Man, I need a drink. Alcoholic of course.
(Brain teaser: how does what I wrote above relate to this thread?)
He's working on reducing it to four.
Chuck Norris knows all the digits of pi.
I can remember 100,000 numbers. 1,2,3,4,5,.... Need I go on?
Neat subject, sloppy reporting. :-)
Too easy.
Superman has Chuck Norris pajamas.
You are a fluke of the universe. Rotate your tires.
The idea behind 'pi' is arrived at out of the realisation that for every circle, no matter what size, the ratio of its circumference to its diameter, is a constant.

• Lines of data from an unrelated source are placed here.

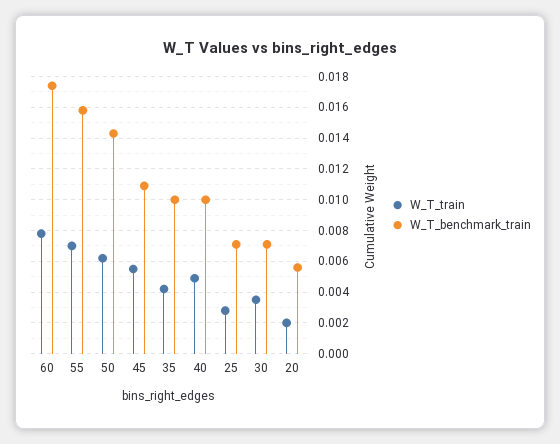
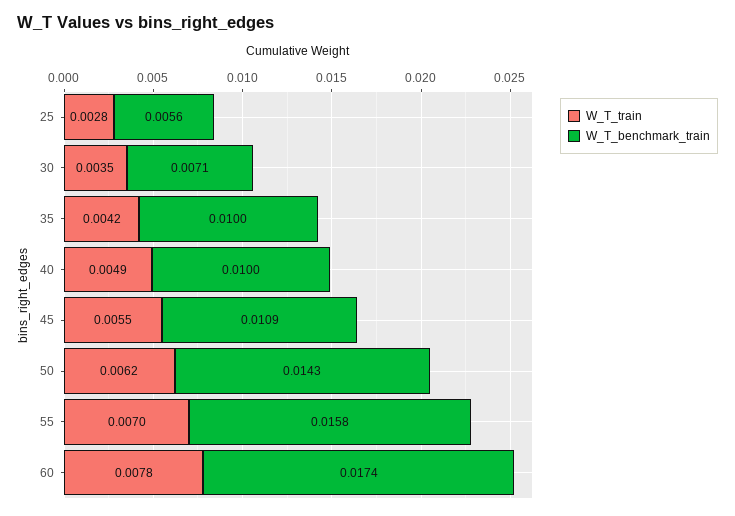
W_T_benchmark_train, 25: 0.007 -> 0.0056
W_T_train, 20: 0.002 -> none
W_T_benchmark_train, 20: 0.0055 -> none

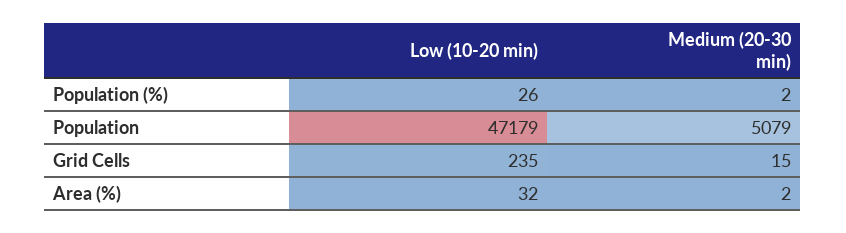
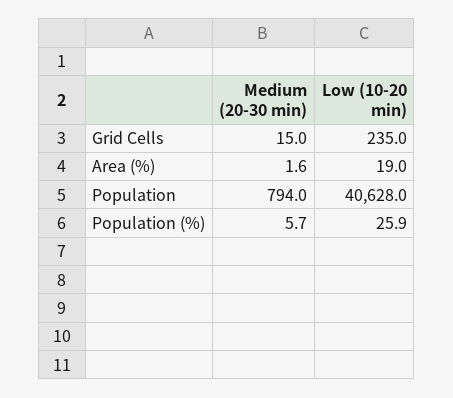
Medium (20-30 min), Population (%): 2 -> 5.7
Low (10-20 min), Population: 47179 -> 40628
Medium (20-30 min), Population: 5079 -> 794
Low (10-20 min), Area (%): 32 -> 19

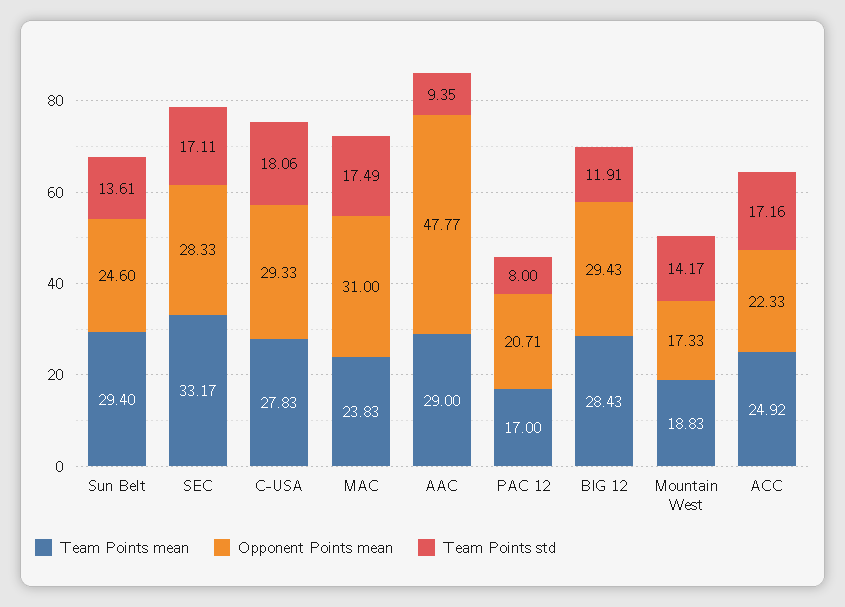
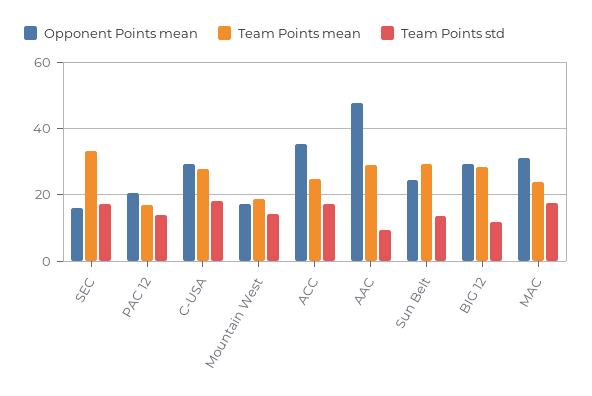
Opponent Points mean, SEC: 28.33 -> 16
Team Points std, PAC 12: 8 -> 14
Opponent Points mean, ACC: 22.33 -> 36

ENGROSSED HOUSE BILL No. 246 A Bill for an act introducing a new mathematical truth and offered as a contribution to education to be used only by the State of Indiana
Section -2- It is impossible to compute the area of a circle on the diameter as the linear unit without trespassing upon the area outside of the circle to the extent of including one-fifth more area than is contained within the circle's circumference, because the square on the diameter produces the side of a square which equals nine when the arc of ninety degrees equals eight. By taking the quadrant of the circle's circumference for the linear unit, we fulfill the requirements of both quadrature and rectification of the circle's circumference. Furthermore, it has revealed the ratio of the chord and arc of ninety degrees, which is as seven to eight, and also the ratio of the diagonal and one side of a square which is as ten to seven, disclosing the fourth important fact, that the ratio of the diameter and circumference is as five-fourths to four; and because of these facts and the further fact that the rule in present use fails to work both ways mathematically, it should be discarded as wholly wanting and misleading in its practical applications.